Thursday, November 12, 2009

Towards Best Practice Leadership: Legal Compliance, Influence & Behaviour

A sparkling and poignant IFAP Breakfast Presentation by Greg Smith, Freehills Consultant - Employee Relations, stimulated those attending to nurture the four management obligations of legal compliance and to continually align aspirational ventures of safety documentation with the foreseeable realities for where they’re to be applied, converting paper to practice.

Mr. Smith, a lawyer, ex-army officer, and former Principal Advisor, Safety, for Woodside, has been party to various safety boards of enquiry, and spoke from the viewpoint of the prosecution cross-examining managers and diectors under trial at inquest or inquiry.

These are my learnings:

ü A “premise that workers will do the right thing is doomed to failure from a legal compliance viewpoint.” The legal compliance (safety) program’s key premise must be that systems are inherently flawed and an expectation of pockets of non-compliance (for a range of reasons) is a healthy assumption.

ü Blockers to initiatives, policies and procedures always sit around behaviour, be that direct employee behaviour or the behaviour of the manager/management system interface to ineffectively design or implement systems.

ü The Four Management Obligations at Law for organisations are:

1. Know its obligations and risks.

2. Have processes that bring its system failures to its attention.
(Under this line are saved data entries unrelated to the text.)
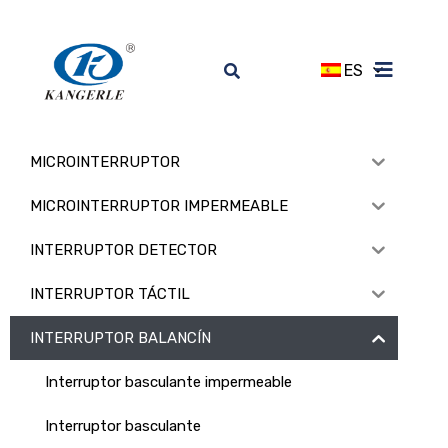
ES
MICROINTERRUPTOR
MICROINTERRUPTOR IMPERMEABLE
INTERRUPTOR DETECTOR
INTERRUPTOR TÁCTIL
INTERRUPTOR BALANCÍN
Interruptor basculante impermeable
Interruptor basculante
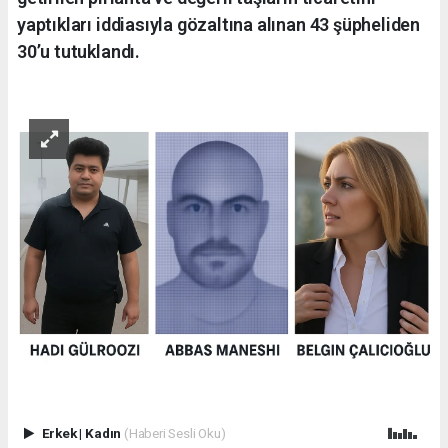
yaptıkları iddiasıyla gözaltına alınan 43 şüpheliden
30’u tutuklandı.
Erkek
|
Kadın
(Haberi Sesli Oku)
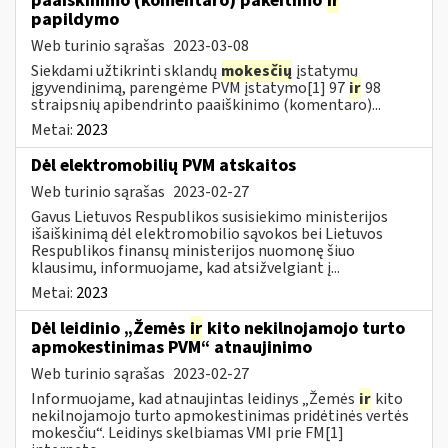
paaiškinimo (komentaro) pakeitimo
ir
papildymo
Web turinio sąrašas
2023-03-08
Siekdami užtikrinti sklandų
mokesčių
įstatymų
įgyvendinimą, parengėme PVM įstatymo[1] 97
ir
98
straipsnių apibendrinto paaiškinimo (komentaro)...
Metai:
2023
Dėl elektromobilių PVM atskaitos
Web turinio sąrašas
2023-02-27
Gavus Lietuvos Respublikos susisiekimo ministerijos
išaiškinimą dėl elektromobilio sąvokos bei Lietuvos
Respublikos finansų ministerijos nuomonę šiuo
klausimu, informuojame, kad atsižvelgiant į...
Metai:
2023
Dėl leidinio „Žemės
ir
kito nekilnojamojo turto
apmokestinimas PVM“ atnaujinimo
Web turinio sąrašas
2023-02-27
Informuojame, kad atnaujintas leidinys „Žemės
ir
kito
nekilnojamojo turto apmokestinimas pridėtinės vertės
mokesčiu“. Leidinys skelbiamas VMI prie FM[1]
3. Respond personally in a timely manner.

§ At law, it is okay for a manager/executive to go a different way to that advised provided they can justify the decision. In this they demonstrate they both knew of and considered carefully the issue(s) before them.

4. Independently verify from time to time.

§ The higher the risk in process, the more external verification is needed.

There is often a noticeable disconnect between the aspirations and the follow-up relating to the OS&H obligations of organisations.

The temptation for many a safety practitioner is to ‘adopt’ other companies’ policies without factoring in the obligations they’re implicitly placing upon their directing managers.

The worst thing a safety manager/professional can do is develop safety documentation and policy that the organisation can’t possibly implement; given that people implement safety, and they do so within a whole realm of competing priorities, and other equally important systems. Organisations must be careful not to engage in ‘initiative overload.’

For programs to be successful they must be simple and focus needs to be with the people who’re charged with implementing them. This is what the process at law focuses upon, in terms of an OS&H case:

1. What is it the organisation says it does/has done?

2. Show it: how can what the organisation says it does/has done be shown?

3. What do others say about it?

4. Comparing what the organisation does in managing and meeting its safety obligations with what it does in other areas e.g. the environment.